Exercise objective: Below are entries; print them exactly from the first line through the one containing "Define the N-stage expected cost by".

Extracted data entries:
============================================================

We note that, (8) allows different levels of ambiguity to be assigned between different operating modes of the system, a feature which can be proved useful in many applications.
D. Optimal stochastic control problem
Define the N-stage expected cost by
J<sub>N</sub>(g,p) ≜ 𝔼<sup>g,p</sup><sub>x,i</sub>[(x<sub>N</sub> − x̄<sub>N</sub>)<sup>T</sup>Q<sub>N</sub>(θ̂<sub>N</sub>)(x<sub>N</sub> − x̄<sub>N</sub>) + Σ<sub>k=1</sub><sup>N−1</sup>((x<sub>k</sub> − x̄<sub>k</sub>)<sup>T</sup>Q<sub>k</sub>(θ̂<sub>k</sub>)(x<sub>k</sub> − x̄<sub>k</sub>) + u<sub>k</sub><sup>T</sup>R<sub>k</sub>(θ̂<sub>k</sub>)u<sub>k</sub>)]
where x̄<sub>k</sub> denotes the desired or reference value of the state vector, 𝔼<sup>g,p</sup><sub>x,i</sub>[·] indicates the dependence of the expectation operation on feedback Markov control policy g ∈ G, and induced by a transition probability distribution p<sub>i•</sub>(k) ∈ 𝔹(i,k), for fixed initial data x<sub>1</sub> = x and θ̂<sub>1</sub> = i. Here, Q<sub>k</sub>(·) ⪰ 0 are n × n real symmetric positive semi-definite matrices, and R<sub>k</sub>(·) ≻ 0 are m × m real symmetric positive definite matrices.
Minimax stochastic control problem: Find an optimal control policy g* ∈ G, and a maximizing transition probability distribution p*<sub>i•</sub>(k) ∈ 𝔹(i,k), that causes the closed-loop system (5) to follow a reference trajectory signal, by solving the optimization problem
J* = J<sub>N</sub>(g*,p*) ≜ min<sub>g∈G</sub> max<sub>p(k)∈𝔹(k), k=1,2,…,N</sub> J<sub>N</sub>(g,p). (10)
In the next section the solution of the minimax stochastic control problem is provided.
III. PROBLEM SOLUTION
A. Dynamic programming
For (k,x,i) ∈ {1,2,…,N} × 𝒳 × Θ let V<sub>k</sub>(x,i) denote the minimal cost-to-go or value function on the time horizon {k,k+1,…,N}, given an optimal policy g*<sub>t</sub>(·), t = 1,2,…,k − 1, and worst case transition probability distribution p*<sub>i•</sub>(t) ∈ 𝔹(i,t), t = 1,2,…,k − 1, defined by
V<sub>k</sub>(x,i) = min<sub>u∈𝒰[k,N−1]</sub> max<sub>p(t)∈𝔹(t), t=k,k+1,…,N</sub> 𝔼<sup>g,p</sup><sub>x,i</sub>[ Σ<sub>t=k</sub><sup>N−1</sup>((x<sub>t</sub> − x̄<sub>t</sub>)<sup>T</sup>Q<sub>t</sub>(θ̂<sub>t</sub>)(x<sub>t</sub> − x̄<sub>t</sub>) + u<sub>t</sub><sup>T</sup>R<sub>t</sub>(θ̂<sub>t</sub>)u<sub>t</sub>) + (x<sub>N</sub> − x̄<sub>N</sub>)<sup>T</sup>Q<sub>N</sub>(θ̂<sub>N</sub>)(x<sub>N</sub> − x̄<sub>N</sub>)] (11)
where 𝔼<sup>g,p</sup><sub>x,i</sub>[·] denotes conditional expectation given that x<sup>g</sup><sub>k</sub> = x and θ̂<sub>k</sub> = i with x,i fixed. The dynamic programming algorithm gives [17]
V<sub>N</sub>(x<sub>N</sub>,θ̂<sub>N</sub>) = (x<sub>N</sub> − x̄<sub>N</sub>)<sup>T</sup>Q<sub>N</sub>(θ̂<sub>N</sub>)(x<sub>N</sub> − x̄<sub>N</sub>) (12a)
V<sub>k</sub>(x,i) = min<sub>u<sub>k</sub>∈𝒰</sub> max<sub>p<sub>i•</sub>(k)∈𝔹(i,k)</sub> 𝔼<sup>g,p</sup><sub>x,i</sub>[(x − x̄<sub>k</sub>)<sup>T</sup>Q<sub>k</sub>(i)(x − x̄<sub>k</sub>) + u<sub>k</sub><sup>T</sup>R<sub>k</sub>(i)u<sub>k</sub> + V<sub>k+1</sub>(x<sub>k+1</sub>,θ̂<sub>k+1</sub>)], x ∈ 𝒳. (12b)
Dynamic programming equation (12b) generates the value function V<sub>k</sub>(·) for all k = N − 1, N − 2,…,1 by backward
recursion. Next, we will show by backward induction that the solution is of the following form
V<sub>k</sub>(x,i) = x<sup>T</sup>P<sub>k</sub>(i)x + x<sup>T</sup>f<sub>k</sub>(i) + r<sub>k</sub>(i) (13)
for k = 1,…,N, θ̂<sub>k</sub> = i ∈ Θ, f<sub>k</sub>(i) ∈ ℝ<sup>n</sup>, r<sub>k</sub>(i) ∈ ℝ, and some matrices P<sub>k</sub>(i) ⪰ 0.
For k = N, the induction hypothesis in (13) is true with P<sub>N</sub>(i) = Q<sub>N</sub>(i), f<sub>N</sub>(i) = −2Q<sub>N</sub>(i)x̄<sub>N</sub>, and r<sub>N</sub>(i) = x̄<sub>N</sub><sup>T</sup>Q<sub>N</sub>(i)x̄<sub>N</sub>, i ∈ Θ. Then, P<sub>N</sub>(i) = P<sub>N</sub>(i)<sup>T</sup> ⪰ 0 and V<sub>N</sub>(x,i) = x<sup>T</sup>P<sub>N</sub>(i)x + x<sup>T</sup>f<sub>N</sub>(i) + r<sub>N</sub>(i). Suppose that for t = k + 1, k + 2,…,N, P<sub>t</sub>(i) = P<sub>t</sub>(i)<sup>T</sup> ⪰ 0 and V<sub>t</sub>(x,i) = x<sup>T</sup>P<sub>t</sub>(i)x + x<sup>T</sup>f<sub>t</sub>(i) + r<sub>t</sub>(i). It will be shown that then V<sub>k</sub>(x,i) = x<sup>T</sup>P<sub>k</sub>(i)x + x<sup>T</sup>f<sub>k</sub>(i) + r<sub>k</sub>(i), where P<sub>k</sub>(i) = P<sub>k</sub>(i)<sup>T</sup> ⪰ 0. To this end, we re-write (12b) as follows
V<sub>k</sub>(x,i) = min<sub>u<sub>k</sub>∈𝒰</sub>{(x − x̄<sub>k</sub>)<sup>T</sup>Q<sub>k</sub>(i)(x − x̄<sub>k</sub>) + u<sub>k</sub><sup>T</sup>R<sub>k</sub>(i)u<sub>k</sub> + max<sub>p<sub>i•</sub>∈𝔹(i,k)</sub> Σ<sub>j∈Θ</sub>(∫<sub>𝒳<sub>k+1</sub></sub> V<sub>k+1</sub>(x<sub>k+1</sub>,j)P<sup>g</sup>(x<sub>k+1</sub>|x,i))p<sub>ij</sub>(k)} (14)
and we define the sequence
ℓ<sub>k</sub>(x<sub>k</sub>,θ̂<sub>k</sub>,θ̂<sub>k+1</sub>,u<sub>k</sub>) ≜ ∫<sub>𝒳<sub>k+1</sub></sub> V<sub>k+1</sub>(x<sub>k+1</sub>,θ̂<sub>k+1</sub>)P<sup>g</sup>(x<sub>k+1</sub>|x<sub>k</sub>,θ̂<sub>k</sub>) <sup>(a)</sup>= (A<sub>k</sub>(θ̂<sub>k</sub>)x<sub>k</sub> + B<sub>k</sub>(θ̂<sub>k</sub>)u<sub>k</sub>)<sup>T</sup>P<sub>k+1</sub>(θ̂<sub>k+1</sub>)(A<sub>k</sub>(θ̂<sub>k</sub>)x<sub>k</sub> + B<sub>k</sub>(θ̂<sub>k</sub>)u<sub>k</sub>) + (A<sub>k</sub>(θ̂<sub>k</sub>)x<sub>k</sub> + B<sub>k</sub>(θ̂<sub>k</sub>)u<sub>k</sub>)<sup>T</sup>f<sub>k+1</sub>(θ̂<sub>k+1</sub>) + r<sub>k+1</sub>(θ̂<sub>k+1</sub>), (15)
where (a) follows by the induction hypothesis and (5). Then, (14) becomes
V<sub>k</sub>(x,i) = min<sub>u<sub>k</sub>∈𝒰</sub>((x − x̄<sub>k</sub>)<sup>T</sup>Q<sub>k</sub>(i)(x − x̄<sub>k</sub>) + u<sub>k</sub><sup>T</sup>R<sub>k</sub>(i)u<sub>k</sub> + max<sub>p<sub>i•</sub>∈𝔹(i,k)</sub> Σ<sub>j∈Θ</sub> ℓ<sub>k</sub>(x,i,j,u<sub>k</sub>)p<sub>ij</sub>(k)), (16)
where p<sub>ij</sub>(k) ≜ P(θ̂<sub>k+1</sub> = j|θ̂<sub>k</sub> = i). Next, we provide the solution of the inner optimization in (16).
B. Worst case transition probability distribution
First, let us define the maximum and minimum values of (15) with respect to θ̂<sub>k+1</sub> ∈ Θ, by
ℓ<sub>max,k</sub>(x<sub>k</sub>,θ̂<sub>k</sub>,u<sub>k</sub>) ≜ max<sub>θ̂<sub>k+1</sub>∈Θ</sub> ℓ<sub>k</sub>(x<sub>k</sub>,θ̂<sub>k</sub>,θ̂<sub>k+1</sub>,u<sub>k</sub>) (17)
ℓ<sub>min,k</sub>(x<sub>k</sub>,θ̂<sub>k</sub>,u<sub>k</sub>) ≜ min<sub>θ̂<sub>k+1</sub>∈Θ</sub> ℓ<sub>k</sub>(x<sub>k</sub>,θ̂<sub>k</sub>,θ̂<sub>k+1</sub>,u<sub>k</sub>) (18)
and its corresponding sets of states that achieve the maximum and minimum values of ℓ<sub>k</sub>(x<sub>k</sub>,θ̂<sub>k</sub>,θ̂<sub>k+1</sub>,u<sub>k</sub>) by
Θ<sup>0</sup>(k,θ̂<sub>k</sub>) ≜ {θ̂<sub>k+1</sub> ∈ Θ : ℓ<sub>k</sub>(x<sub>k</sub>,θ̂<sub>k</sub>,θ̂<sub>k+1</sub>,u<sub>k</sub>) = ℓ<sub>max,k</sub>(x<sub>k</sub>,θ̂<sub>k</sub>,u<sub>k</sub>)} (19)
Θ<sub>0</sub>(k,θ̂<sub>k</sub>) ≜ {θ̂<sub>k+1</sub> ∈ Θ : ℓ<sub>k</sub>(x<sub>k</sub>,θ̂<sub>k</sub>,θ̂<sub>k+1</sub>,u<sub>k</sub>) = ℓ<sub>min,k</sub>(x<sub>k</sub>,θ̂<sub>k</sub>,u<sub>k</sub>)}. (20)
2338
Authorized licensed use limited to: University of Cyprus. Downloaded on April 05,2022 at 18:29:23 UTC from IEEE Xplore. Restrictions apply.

============================================================

Answer section:
We note that, (8) allows different levels of ambiguity to be assigned between different operating modes of the system, a feature which can be proved useful in many applications.
D. Optimal stochastic control problem
Define the N-stage expected cost by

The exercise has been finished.